Mainstream Democrats, watching the politics around Israel’s war in Gaza shift against them, are pressing President Biden to become far more outspoken in his criticism of Prime Minister Benjamin Netanyahu’s right-wing government and far more upfront in his demands for a long-term solution to the conflict that includes a Palestinian state.

At the outset of the war, with memories fresh from Hamas’s terrorist attack on Israel that took around 1,200 lives, Jewish Democrats who had grown restive more than a year ago over Mr. Netanyahu’s governance largely rallied around Mr. Biden as he sided firmly with Israel.

But as the death toll in Gaza rises inexorably, many are pleading with the president not so much to change policies but to become the voice of his administration’s own demands for a Ramadan cease-fire, more humanitarian aid, more restraint of Jewish settler violence and a long-term peace that includes a Palestinian state.

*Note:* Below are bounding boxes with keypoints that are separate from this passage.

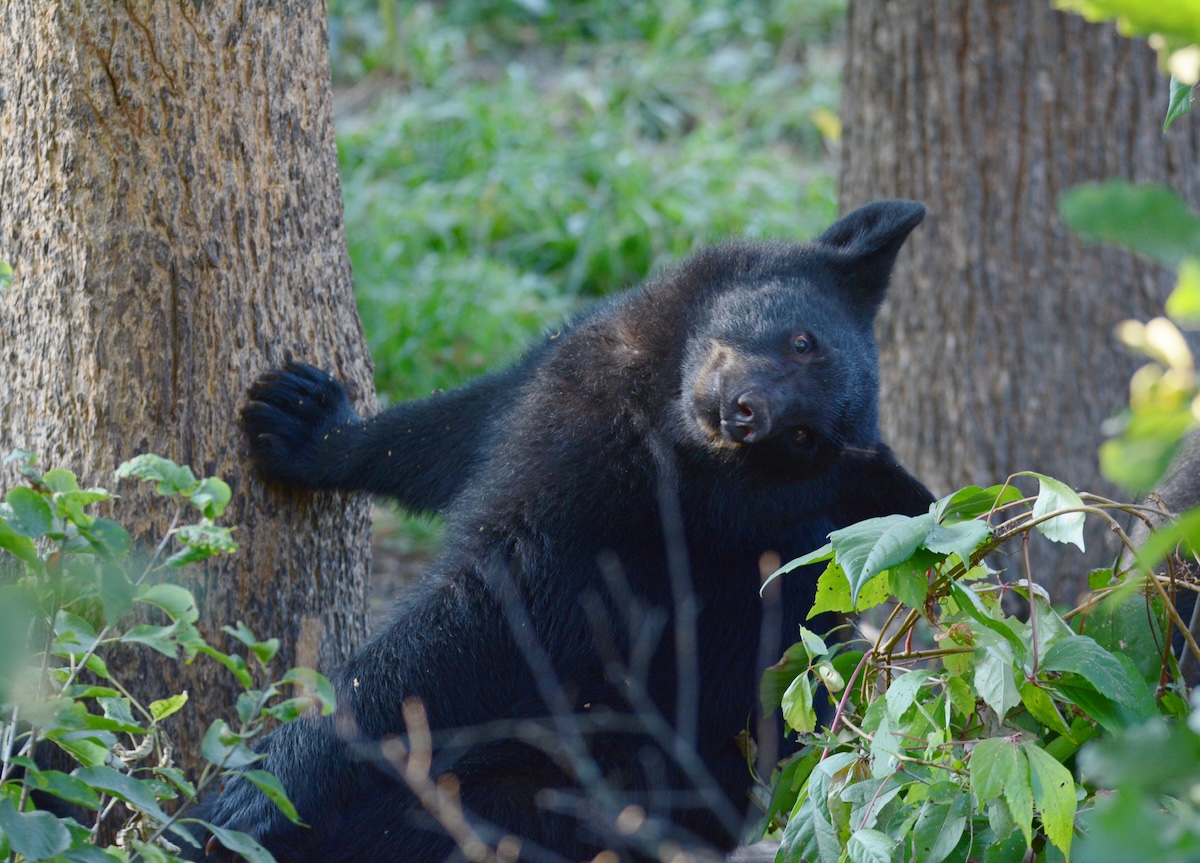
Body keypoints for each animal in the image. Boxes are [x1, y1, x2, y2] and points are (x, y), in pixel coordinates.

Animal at [194, 200, 934, 862]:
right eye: (802, 340)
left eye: (805, 441)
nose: (750, 414)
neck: (659, 421)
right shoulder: (567, 382)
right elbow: (459, 433)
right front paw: (306, 421)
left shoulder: (612, 530)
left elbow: (474, 626)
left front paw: (261, 784)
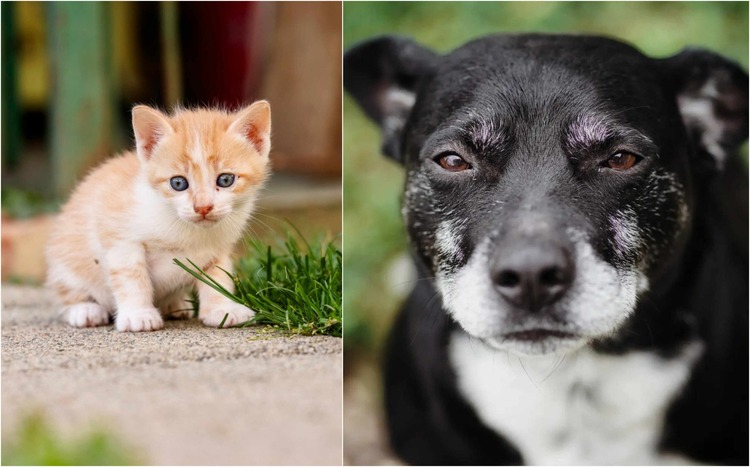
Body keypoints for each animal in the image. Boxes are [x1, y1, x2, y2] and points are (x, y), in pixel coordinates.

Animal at [45, 100, 272, 330]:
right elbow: (131, 277)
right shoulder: (120, 237)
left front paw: (222, 309)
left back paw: (176, 304)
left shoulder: (218, 249)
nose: (203, 207)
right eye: (178, 183)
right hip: (68, 262)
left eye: (225, 180)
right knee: (66, 291)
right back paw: (84, 310)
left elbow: (218, 277)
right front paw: (138, 314)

“We are hoping that a strategy for peace and an end to this nightmare will be laid out at the State of the Union,” Representative Jamie Raskin of Maryland, a prominent Jewish Democrat, said on Wednesday. “Nobody can question Biden’s commitment to the security of Israel, and nobody can question his commitment over the course of his career to human rights and international law. Now is the time when the world needs to see American leadership for peace.”

Mr. Raskin, returning to earlier criticism of Mr. Netanyahu’s governing coalition, the most right-wing in Israel’s history, added, “Democrats feel we don’t take orders from right-wing politicians in America, and we shouldn’t be taking orders from right-wing politicians in another country.”

More than a dozen Jewish Democrats in the House spearheaded a critical letter late last month demanding Mr. Biden “redouble” his efforts to achieve a cease-fire that facilitates more humanitarian aid to starving Gazans. Many of the same lawmakers on Wednesday warned against an Israeli strike on the city of Rafah, along the Gaza-Egypt border, where hundreds of thousands of displaced civilians have sheltered.